Black-tailed godwits, Leighton Moss

Wednesday, 29 July 2020

Not quite Martin Mere

Jackdaw, Wigan Wallgate Station
I keep thinking about a visit to Martin Mere but they quite rightly and sensibly are only taking booked visits at the moment and that doesn't fit in with my way of getting up in the morning and deciding what I feel like doing today. Then I remembered that there's still a decent walk to be had between New Lane and Burscough Bridge via one or other of the meandering footpaths. So that's what I did today.

I changed trains at Wigan (there's a through train from Oxford Road but I decided I'd prefer to hang around in the open at Wigan for half an hour rather than twenty-five minutes at Oxford Road). No ravens today but I was joined by a jackdaw in rather downy moult.

I got off at New Lane and followed the path that runs beside the railway line. Not having a couple of hours at Martin Mere on the itinerary I had plenty of time to check out the water treatment works to see if there were any waders other than the pair of oystercatchers I'd been hearing since I left the station. There weren't but there was a couple of dozen each of starlings and pied wagtails and a mixed flock of house martins and swifts overhead. A flock of black-headed gulls took umbrage at a buzzard as it slowly flapped it's way towards New Lane.

Brown hawkers patrolled the ditch along the line and made forays across the path to put a scare into the insects feeding on the thistles, fumitories and mustards on the field margins. The thistles were also busy with goldfinches.

As I approached the pedestrian railway crossing I thought I could see a couple more buzzards over Martin Mere's reedbed. They floated closer and turned out to be a couple of female-type marsh harriers.

Greylag geese
A couple of dozen greylags were quietly feeding on the field across the line. It's not often you see greylags doing anything quietly. A kestrel hovered over the rough field on the other side of the path, the swallows feeding low over the grass moved over to another field just in case.

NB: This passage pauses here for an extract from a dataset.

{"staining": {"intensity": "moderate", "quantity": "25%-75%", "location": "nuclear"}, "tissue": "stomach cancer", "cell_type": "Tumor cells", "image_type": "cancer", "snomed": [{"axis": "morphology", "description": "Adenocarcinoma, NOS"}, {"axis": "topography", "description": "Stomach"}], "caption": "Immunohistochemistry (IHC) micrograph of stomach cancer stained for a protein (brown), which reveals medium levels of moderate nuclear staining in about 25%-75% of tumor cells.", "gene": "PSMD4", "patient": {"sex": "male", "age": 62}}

I followed the path down into the section where the boundary to Martin Mere's reedbed walk is defined by a high hedge. Chiffchaffs and great tits made it known they'd spotted me as I walked past. Just as I was coming to the little reed-filled pond the hedgerow was suddenly full of birds: a family of sixteen or so long-tailed tits, a family of great tits, a couple of blue tits and two or three chiffchaffs flitted about. Trying to keep track of them all and count them was a great demonstration of the effectiveness of safety in numbers, especially when a large part of that number caper about like a barrel of monkeys.

Juvenile long-tailed tit
Looking over the gate between the hedgerow and the reedbeds I could see more greylags on the pool in mid distance, together with a couple of coots, a mallard and about thirty lapwings.

A couple of reed buntings were singing from the reeds and a willow warbler called from one of the hawthorn bushes. There were more brown hawkers, together with a couple of common hawkers and a common darter. A banded demoiselle was kind enough to sit still long enough to have its photo taken.

Banded demoiselle
As much of a tawny owl as I've seen since March
More swifts and swallows overhead, plus another marsh harrier carrying something in its feet as it flew over towards the mere.

Instead of turning into the path to Martin Mere I turned into Tarlscough Lane and walked into Burscough. Flocks of swallows hawked low over the fields of barley. A big flock of a hundred or more house martins fed over the fields and farmyard at the corner of Curlew Lane. I kept checking the potato fields for yellow wagtails but no joy. No joy finding any tree sparrows either. I'd almost given up on corn buntings until I heard one singing in the field across the road from the horse paddocks. I was so intent on trying to see where it was singing from I didn't notice the buzzard sat on the telegraph pole next to me until it flew off and spooked a trio of woodpigeons.

So it turned out to be a nice productive walk even without the visit to Martin Mere.